太陽光発電などの再生可能エネルギーを、電力会社が高値で買い取る「FIT制度(固定価格買い取り制度)」に、いま「2019年問題」と呼ばれる転期が迫っていることをご存じだろうか? 国のFIT制度では、住宅用太陽光発電の買い取り期間を10年と定めているため、2009年の制度開始時(FITの前身制度)に契約した数十万件の買い取り期限が、2019年末に満期(買い取り終了)となる。つまり、これまで電力会社が買い取っていた太陽光発電の余剰電力が、2019年以降はダブつく可能性が出てきたのだ。 これを受けて住宅・電機などの関連メーカーでは、買い取り期限が切れた電気を活用する新ビジネスに次々と乗り出し始めている。FIT終了とともに迎える「2019年問題」を見据え、新たな電力サービスを模索する業界各社の動きを追ってみた。
買い取り期限が切れた電力をどうすればいいのか……?
現行のFIT制度(2012年施行)の前身として、2009年11月にスタートした住宅用の「余剰電力買い取り制度」。住宅の太陽光パネルで発電した電力のうち、自宅で使い切れなかった余剰電力を、電力会社に10年間固定価格(市場価格より高値)で買い取ることを義務付けた制度だ。
経済産業省によると、制度開始から10年後の2019年11月には、FITの買い取り期限を迎える世帯が約35万件発生するという。その合計出力は135万ワットと、大型の原発1基分に相当する。つまり、2019年11月以降、買い取り期限が切れた相当量の太陽光発電が、年月を追ってどんどん増えていくというわけだ。
ではFIT終了後、太陽光発電を導入した家庭では、余った電力をどうすればいいのか……それが「2019年問題」の争点となっている。
FIT終了に伴って増加が見込まれる太陽光発電の自家消費
すでに太陽光発電を導入している人はご存じと思うが、FITの買い取り期限が切れた電気は、電力会社に高値で買い取ってもらえなくなる。設置から10年経過した太陽光パネルの多くは、売電収入によって投資回収が終了していると見なされるからだ。よって、FITが終了した家庭では、余剰電力を自宅で使うか、買い取ってくれる電力小売業者などを自分で探すか、いずれかの方法を選択することになる。経済産業省では「電力会社との相対取引で、市場価格による売電は可能」と説明しているが、FIT終了後は電力会社への売電をやめて、自宅で消費する家庭が増えると見込まれている。

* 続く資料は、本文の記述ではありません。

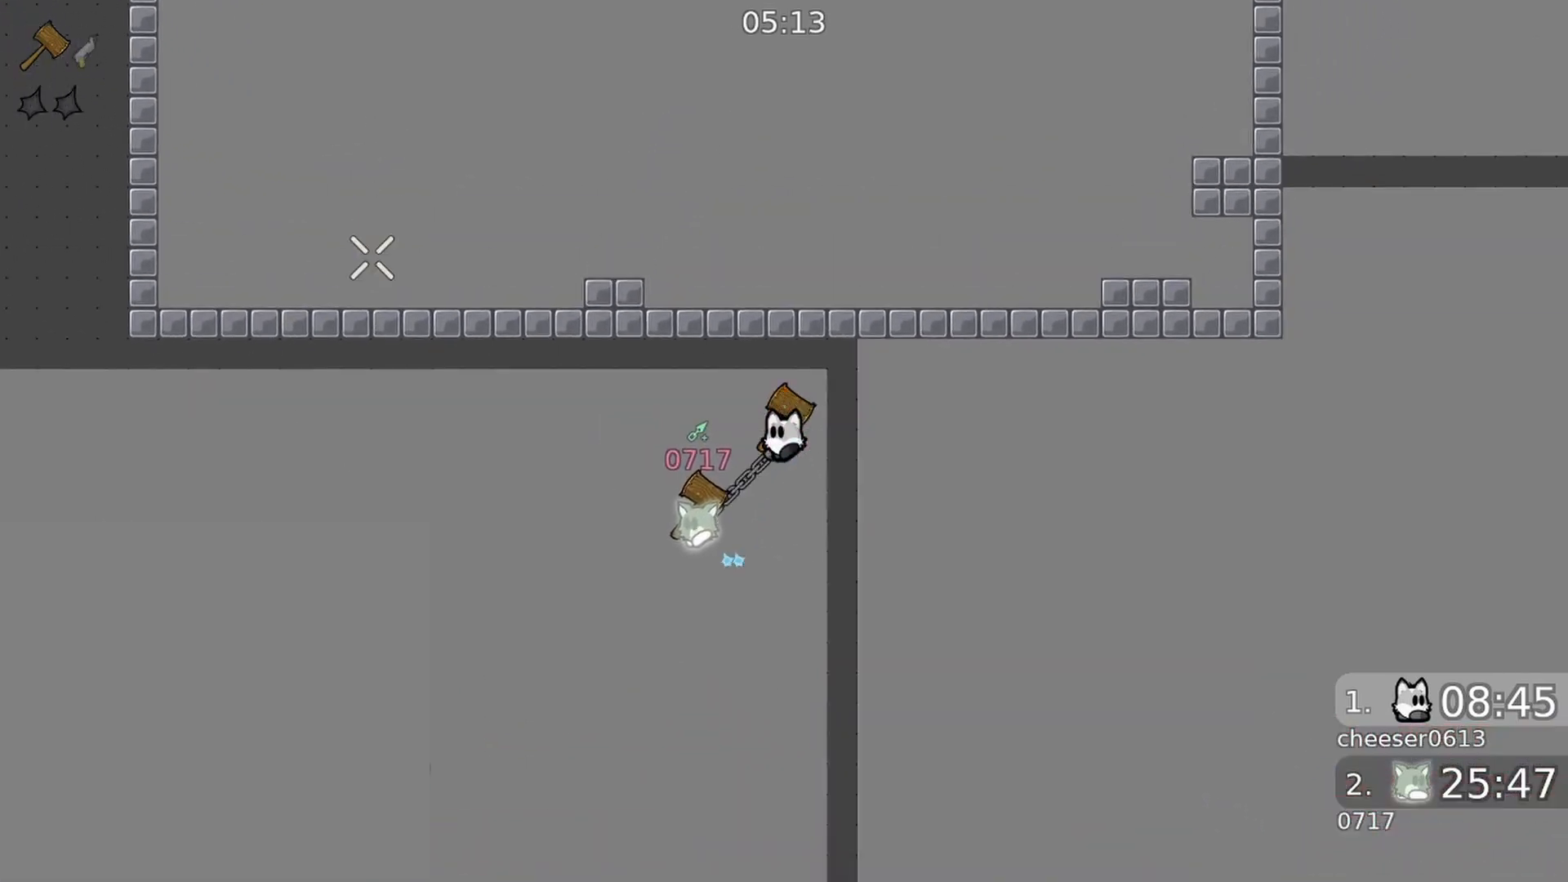
{"buttons": ["R1"], "left_stick": "right", "right_stick": "up-right", "events": [[167, "right_stick", "left"], [267, "left_stick", "right"], [267, "right_stick", "center"], [333, "right_stick", "up-right"], [367, "R2", "up"], [400, "R1", "down"]]}
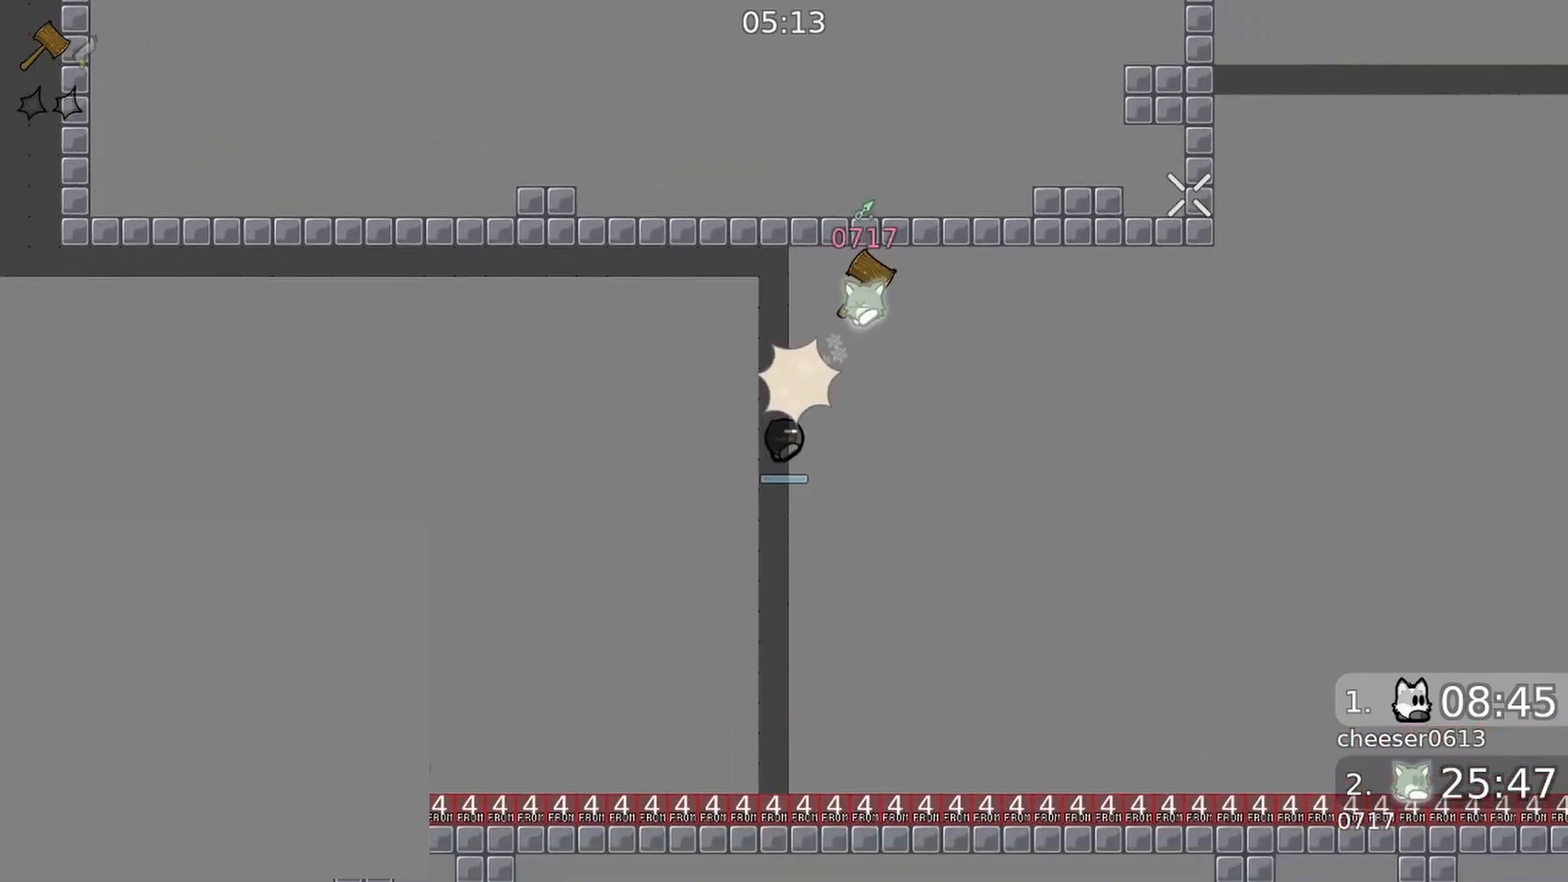
{"buttons": ["R1"], "left_stick": "center", "right_stick": "up", "events": [[33, "left_stick", "center"], [267, "right_stick", "up"]]}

そこで、太陽電池などを手がける電機メーカー各社は、今後の自家消費への移行を見据え、発電した電気を効率的に使うための蓄電池導入を提案している。余剰電力を貯めてそのまま自宅で使えば、電力会社からの電気購入を抑えて光熱費の節約にもつながるからだ。
新たな蓄電マーケットにビジネスチャンスを狙う各メーカー
たとえば、住宅用蓄電システム「エネグーン」を展開する東芝ライテックは2017年7月、従来品より小型化した高性能の新モデルを発売。電池容量は7.4キロワット時で、冷蔵庫やテレビ、照明など最低限の家電の電力を約14時間まかなうことが可能という。
また、業界最大手のパナソニックでは、従来のパワーコンディショナー(太陽光と蓄電池の電気を1台で制御するシステム)に加え、2018年3月にはHEMS(家庭用エネルギー管理システム)の機能を強化し、給湯器「エコキュート」との連携をスタート。日中に太陽光発電の余剰電力でお湯を沸かして貯め、夜の入浴や家事に使うことで光熱費を抑える仕組みだ。
同じく、エコキュートと連携したパワーコンディショナーを手がける三菱電機や、オムロン・NEC・シャープ・京セラなどの各メーカーでも、FIT終了を見据えた蓄電システムの販売を強化。自家消費による光熱費削減のメリットを積極的にアピールし、新たな蓄電マーケットへのビジネスチャンスを狙っている。